● **Extracted records**
*****

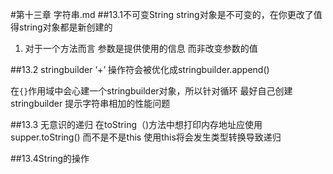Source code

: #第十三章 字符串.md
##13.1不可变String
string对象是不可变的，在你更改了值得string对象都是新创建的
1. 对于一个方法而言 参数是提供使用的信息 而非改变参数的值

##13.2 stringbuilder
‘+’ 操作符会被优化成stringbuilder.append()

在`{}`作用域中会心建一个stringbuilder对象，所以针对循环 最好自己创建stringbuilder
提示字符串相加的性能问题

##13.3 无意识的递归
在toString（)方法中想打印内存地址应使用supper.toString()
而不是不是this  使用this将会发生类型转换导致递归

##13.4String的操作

*****

● **Prompt**
Quote the records above exactly, leaving out any pictures.

● **Completed task**
Source code

: #第十三章 字符串.md
##13.1不可变String
string对象是不可变的，在你更改了值得string对象都是新创建的
1. 对于一个方法而言 参数是提供使用的信息 而非改变参数的值

##13.2 stringbuilder
‘+’ 操作符会被优化成stringbuilder.append()

在`{}`作用域中会心建一个stringbuilder对象，所以针对循环 最好自己创建stringbuilder
提示字符串相加的性能问题

##13.3 无意识的递归
在toString（)方法中想打印内存地址应使用supper.toString()
而不是不是this  使用this将会发生类型转换导致递归

##13.4String的操作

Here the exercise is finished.